*** Block opens ***

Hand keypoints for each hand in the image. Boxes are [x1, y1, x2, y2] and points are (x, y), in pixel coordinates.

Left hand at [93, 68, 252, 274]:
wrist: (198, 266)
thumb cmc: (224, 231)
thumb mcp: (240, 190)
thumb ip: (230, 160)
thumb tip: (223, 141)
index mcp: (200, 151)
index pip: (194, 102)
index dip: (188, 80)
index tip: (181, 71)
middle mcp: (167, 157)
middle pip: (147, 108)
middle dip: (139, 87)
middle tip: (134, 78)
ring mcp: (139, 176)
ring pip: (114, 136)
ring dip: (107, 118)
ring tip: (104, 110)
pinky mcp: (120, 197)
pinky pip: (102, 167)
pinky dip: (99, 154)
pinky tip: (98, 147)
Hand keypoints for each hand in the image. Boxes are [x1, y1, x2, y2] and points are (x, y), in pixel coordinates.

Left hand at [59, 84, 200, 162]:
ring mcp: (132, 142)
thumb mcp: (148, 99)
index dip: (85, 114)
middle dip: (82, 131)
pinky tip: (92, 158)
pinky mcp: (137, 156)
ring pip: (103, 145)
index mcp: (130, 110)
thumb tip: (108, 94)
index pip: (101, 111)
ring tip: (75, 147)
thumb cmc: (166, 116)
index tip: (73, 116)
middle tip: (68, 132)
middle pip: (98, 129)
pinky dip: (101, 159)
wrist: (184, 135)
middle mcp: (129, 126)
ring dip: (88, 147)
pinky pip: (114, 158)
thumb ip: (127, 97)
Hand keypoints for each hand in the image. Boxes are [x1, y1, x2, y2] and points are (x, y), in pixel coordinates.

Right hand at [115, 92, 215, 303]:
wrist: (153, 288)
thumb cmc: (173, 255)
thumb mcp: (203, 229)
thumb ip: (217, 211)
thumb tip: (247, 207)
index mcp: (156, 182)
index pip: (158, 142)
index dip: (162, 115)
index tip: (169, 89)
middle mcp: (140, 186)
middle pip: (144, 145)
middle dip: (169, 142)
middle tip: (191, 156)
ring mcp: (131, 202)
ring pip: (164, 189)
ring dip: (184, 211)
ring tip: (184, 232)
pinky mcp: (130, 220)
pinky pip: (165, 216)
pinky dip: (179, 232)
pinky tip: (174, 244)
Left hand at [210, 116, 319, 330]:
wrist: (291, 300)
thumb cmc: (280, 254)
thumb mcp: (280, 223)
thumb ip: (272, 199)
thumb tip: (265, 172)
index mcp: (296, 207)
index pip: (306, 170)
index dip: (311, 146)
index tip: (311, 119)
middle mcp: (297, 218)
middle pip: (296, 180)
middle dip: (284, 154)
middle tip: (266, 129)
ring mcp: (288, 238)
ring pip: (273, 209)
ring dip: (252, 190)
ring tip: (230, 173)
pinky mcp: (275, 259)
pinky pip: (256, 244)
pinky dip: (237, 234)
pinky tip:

*** Block closes ***

▶ _TASK DESCRIPTION_
Nothing but a number should be given: the count of lines above in which the word "Left" occurs.

▶ _TASK RESULT_
3